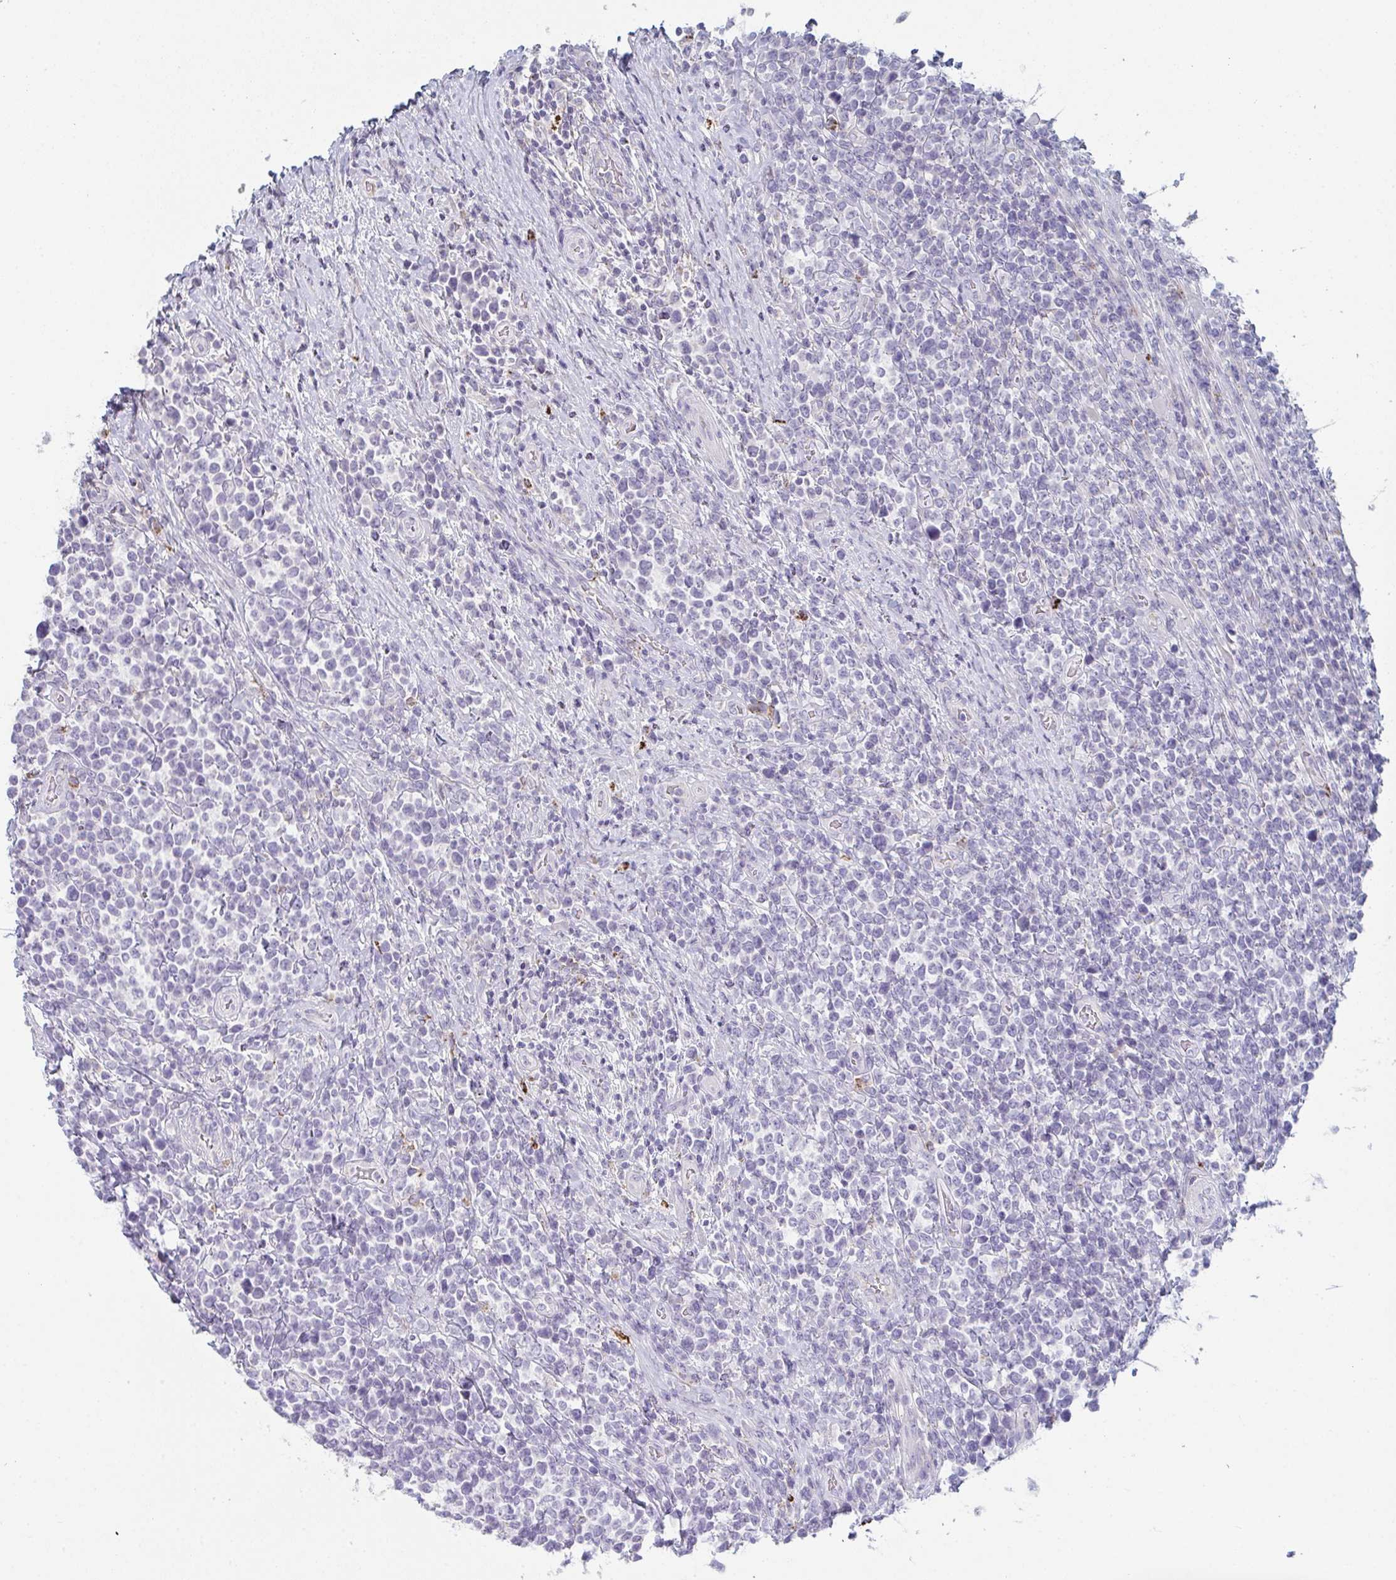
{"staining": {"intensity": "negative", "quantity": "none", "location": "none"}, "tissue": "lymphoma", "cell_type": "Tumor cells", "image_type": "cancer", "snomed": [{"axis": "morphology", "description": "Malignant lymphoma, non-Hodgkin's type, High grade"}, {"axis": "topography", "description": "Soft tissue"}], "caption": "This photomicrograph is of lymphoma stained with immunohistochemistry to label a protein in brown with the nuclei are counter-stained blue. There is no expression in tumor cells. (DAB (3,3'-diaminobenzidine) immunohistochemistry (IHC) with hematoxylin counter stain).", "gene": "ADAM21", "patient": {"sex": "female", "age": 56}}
...
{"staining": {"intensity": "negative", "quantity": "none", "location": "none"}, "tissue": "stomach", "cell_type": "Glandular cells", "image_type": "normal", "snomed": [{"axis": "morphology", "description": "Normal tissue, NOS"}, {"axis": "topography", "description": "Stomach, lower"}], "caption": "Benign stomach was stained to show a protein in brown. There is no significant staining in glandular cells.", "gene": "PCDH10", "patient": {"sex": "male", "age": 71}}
...
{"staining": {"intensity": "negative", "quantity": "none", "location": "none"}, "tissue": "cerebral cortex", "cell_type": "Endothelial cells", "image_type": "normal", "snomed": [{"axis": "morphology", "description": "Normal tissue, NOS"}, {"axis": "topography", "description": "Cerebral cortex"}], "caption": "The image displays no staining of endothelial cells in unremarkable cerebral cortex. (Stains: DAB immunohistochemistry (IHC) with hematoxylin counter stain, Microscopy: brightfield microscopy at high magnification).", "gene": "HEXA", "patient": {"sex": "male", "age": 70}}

• TASK DESCRIPTION:
Your task is to copy each line of the material that contains the word "stained".

• WRITTEN ANSWER:
{"staining": {"intensity": "negative", "quantity": "none", "location": "none"}, "tissue": "lymphoma", "cell_type": "Tumor cells", "image_type": "cancer", "snomed": [{"axis": "morphology", "description": "Malignant lymphoma, non-Hodgkin's type, High grade"}, {"axis": "topography", "description": "Soft tissue"}], "caption": "This photomicrograph is of lymphoma stained with immunohistochemistry to label a protein in brown with the nuclei are counter-stained blue. There is no expression in tumor cells. (DAB (3,3'-diaminobenzidine) immunohistochemistry (IHC) with hematoxylin counter stain).", "gene": "ADAM21", "patient": {"sex": "female", "age": 56}}
{"staining": {"intensity": "negative", "quantity": "none", "location": "none"}, "tissue": "stomach", "cell_type": "Glandular cells", "image_type": "normal", "snomed": [{"axis": "morphology", "description": "Normal tissue, NOS"}, {"axis": "topography", "description": "Stomach, lower"}], "caption": "Benign stomach was stained to show a protein in brown. There is no significant staining in glandular cells.", "gene": "PCDH10", "patient": {"sex": "male", "age": 71}}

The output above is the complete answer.